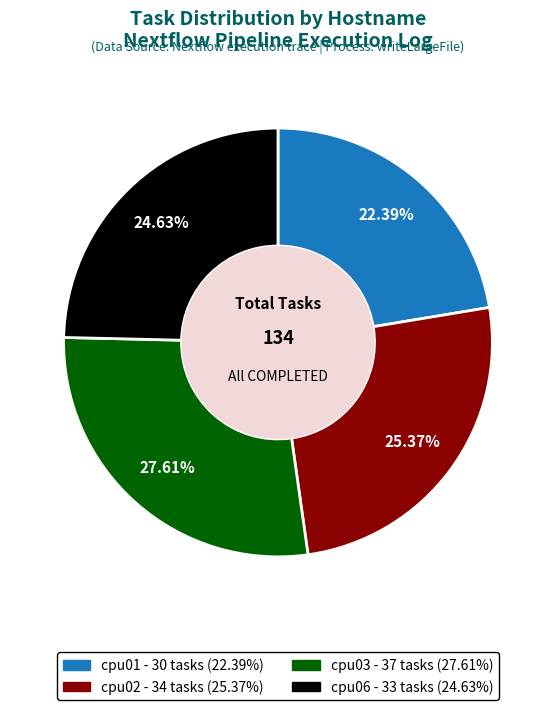

Does cpu03 account for over 50% of the chart?

No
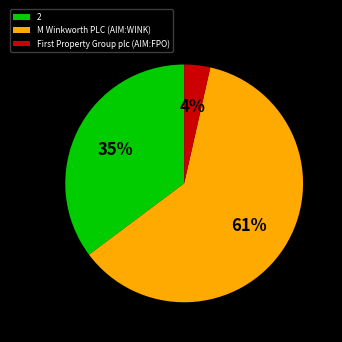

To the nearest percent, what is the difference between the 2 and M Winkworth PLC (AIM:WINK) slice percentages?

26%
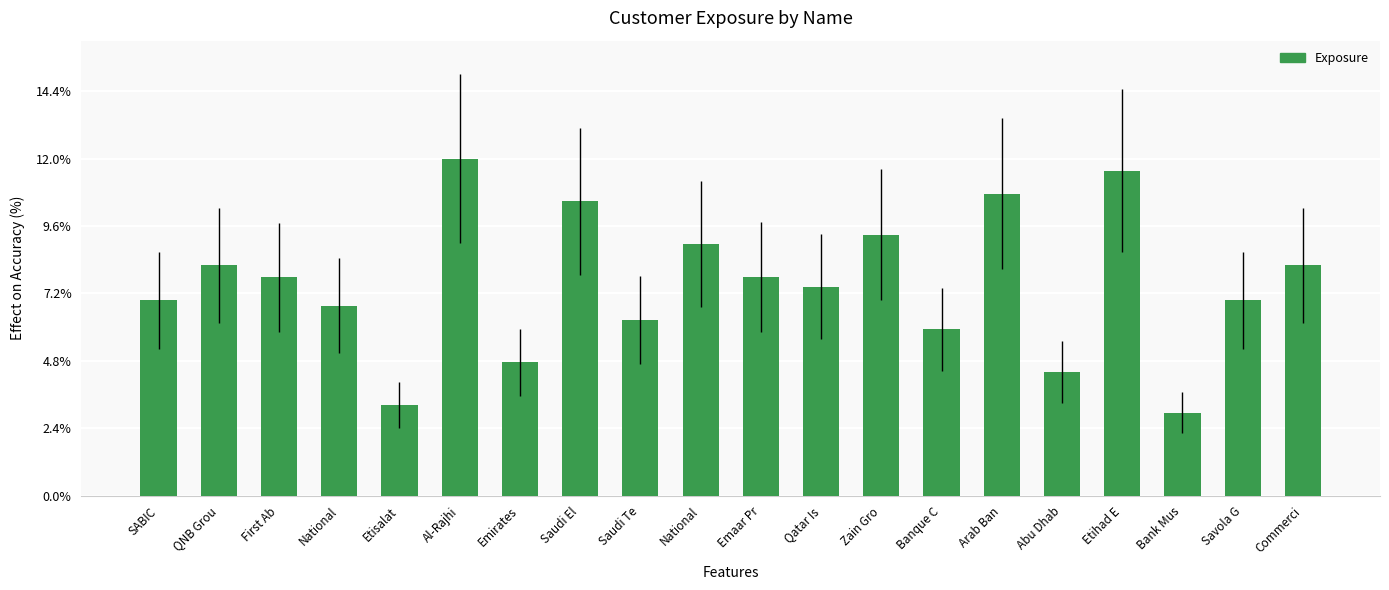

What is the label of the 1st bar from the right?

Commerci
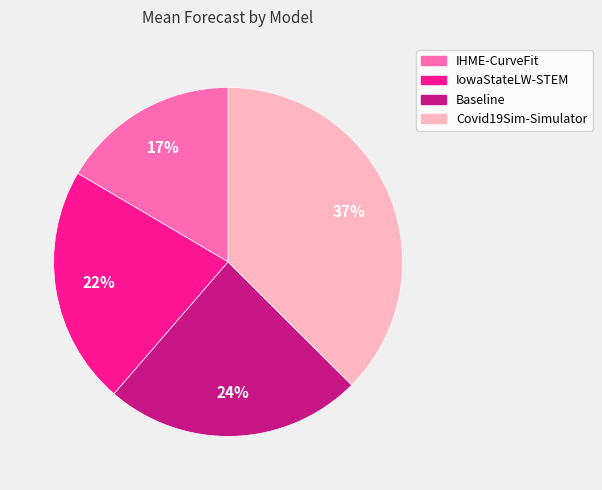

What percentage is the IHME-CurveFit slice, to the nearest percent?

17%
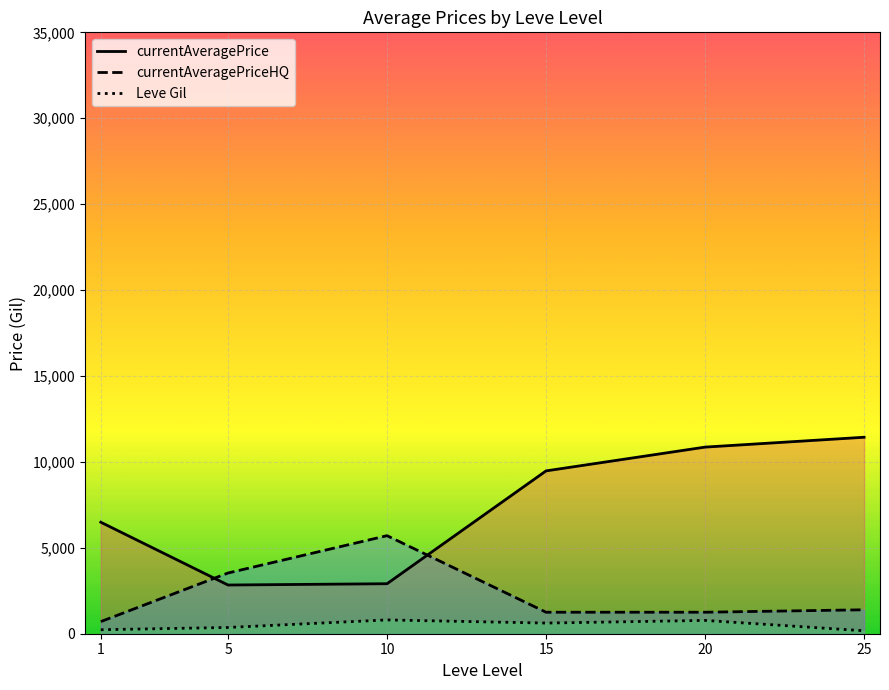

Reading right to left, extract all data points from this chart.

currentAveragePrice: 25=11434.5	20=10860.7	15=9476.5	10=2909.8	5=2834.3	1=6489.2
currentAveragePriceHQ: 25=1393.7	20=1250.6	15=1250.6	10=5706.2	5=3533.3	1=706.0
Leve Gil: 25=171.7	20=775.0	15=620.0	10=803.3	5=363.3	1=232.5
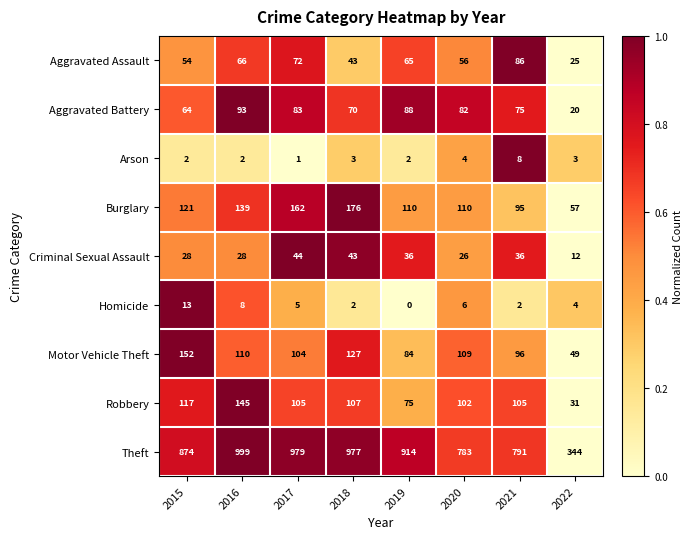

What is the average value of the Robbery series?

98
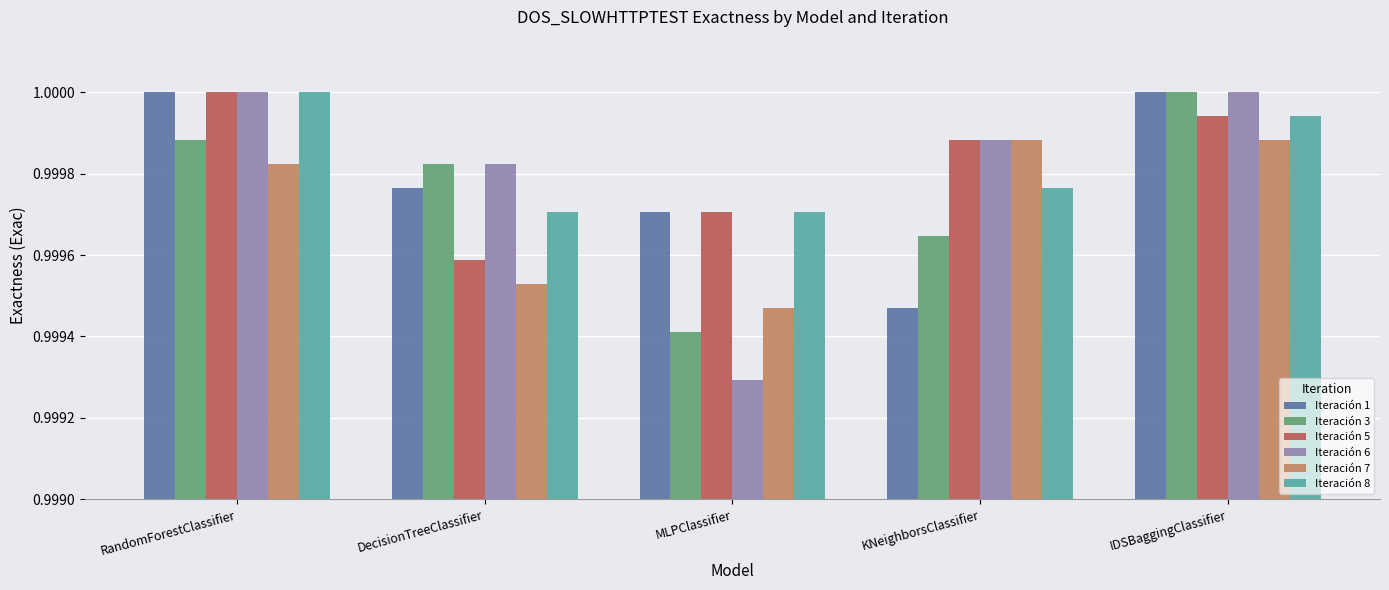

Between RandomForestClassifier and MLPClassifier, which series saw the biggest shift?

Iteración 6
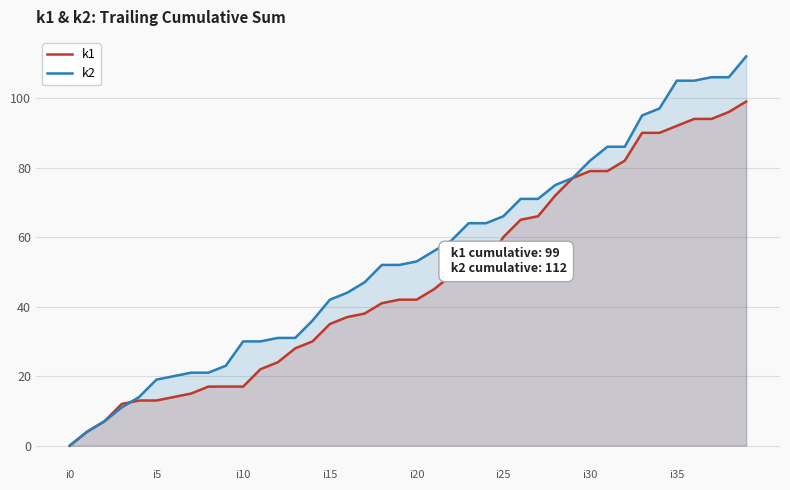

True or false: k2 and k1 intersect in this chart.

True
··········
Reproduce the listing above line for line, leaving out the pictures.

Does cpu03 account for over 50% of the chart?

No

To the nearest percent, what is the difference between the 2 and M Winkworth PLC (AIM:WINK) slice percentages?

26%

What is the label of the 1st bar from the right?

Commerci

What percentage is the IHME-CurveFit slice, to the nearest percent?

17%

Reading right to left, extract all data points from this chart.

currentAveragePrice: 25=11434.5	20=10860.7	15=9476.5	10=2909.8	5=2834.3	1=6489.2
currentAveragePriceHQ: 25=1393.7	20=1250.6	15=1250.6	10=5706.2	5=3533.3	1=706.0
Leve Gil: 25=171.7	20=775.0	15=620.0	10=803.3	5=363.3	1=232.5

What is the average value of the Robbery series?

98

Between RandomForestClassifier and MLPClassifier, which series saw the biggest shift?

Iteración 6

True or false: k2 and k1 intersect in this chart.

True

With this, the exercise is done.